Reply only with how many lines below contain "graphical".
(Supplied data)
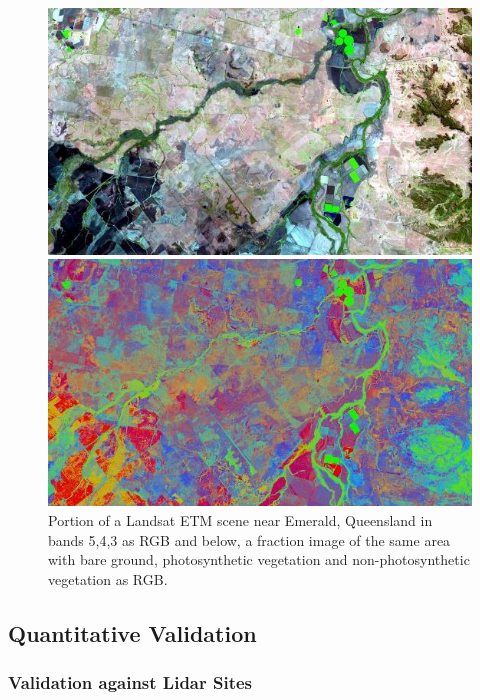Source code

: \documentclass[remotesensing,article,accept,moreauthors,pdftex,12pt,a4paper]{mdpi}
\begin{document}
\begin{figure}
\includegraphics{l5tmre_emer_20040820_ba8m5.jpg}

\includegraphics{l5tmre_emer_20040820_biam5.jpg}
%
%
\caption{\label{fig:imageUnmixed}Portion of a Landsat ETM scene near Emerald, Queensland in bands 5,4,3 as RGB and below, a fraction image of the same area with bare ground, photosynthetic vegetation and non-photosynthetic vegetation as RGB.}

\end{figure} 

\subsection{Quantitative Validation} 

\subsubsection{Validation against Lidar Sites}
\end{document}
(End Supplied data)
(Supplied data)
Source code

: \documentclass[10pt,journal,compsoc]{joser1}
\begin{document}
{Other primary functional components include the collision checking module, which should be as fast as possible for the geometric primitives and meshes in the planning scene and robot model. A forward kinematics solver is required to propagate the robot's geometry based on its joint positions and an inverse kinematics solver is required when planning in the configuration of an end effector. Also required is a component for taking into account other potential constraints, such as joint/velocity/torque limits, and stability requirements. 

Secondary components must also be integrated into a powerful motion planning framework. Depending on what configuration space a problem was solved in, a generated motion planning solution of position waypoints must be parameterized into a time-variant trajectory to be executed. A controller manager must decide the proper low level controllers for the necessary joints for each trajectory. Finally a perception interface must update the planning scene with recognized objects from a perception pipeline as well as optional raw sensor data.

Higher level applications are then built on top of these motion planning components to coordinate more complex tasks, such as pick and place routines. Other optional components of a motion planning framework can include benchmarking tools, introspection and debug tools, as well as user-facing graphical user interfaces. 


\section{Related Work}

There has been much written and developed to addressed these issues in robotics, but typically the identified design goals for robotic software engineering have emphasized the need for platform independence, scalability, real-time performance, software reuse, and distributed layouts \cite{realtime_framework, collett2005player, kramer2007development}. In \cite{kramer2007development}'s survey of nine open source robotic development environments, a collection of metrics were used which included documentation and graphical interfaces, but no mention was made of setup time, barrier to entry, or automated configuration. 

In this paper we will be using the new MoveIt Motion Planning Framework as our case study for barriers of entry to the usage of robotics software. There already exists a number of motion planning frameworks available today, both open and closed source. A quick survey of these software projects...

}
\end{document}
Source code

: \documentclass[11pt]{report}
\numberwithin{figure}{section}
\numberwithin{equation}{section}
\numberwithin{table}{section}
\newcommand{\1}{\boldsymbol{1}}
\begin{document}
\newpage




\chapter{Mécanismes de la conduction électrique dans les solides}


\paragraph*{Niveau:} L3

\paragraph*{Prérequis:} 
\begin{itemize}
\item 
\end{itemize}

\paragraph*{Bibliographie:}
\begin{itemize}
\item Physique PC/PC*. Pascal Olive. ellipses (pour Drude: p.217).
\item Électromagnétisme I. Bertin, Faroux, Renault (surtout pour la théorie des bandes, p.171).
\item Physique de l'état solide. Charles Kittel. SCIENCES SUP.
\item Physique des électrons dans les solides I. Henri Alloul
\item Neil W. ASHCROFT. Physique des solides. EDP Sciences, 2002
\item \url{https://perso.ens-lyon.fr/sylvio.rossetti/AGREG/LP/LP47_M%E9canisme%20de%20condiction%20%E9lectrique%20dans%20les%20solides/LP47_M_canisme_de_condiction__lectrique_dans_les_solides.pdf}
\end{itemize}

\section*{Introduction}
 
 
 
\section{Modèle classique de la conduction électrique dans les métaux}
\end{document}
(End Supplied data)
Response box
2